▸ **Exercise details**
The output is the lines below from the one with "610 429 122.3" through the one with "613 325 122.3", both included, printed exactly and with no other line.
-------
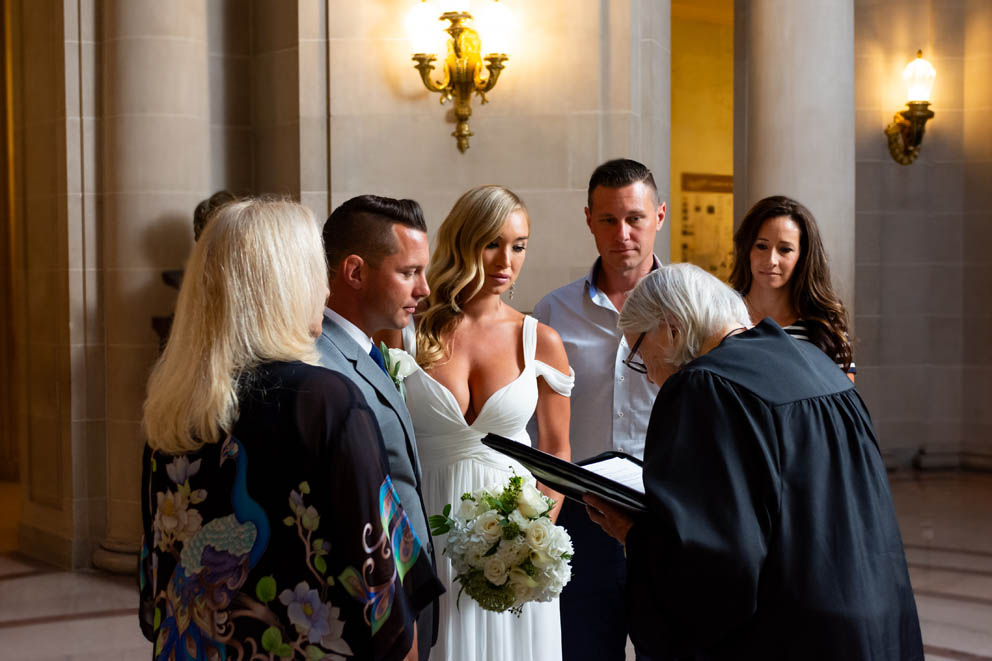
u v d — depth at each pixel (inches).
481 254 104.6
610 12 219.1
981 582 215.2
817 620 68.7
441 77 221.8
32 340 245.1
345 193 221.6
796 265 131.7
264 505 61.0
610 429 122.3
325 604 60.5
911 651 73.4
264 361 62.9
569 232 220.5
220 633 60.6
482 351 105.1
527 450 76.9
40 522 245.0
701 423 71.9
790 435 71.9
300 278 64.3
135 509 228.1
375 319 83.8
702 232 415.5
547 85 219.9
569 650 119.3
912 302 349.4
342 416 61.9
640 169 119.6
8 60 342.0
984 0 343.9
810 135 237.0
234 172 235.8
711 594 68.1
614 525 79.4
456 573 99.1
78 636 187.8
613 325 122.3
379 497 62.4
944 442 352.5
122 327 226.1
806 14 236.8
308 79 221.8
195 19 225.3
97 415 233.8
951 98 346.6
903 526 264.5
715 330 79.6
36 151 239.3
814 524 70.0
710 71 415.8
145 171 223.3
-------
▸ **Your solution**
610 429 122.3
325 604 60.5
911 651 73.4
264 361 62.9
569 232 220.5
220 633 60.6
482 351 105.1
527 450 76.9
40 522 245.0
701 423 71.9
790 435 71.9
300 278 64.3
135 509 228.1
375 319 83.8
702 232 415.5
547 85 219.9
569 650 119.3
912 302 349.4
342 416 61.9
640 169 119.6
8 60 342.0
984 0 343.9
810 135 237.0
234 172 235.8
711 594 68.1
614 525 79.4
456 573 99.1
78 636 187.8
613 325 122.3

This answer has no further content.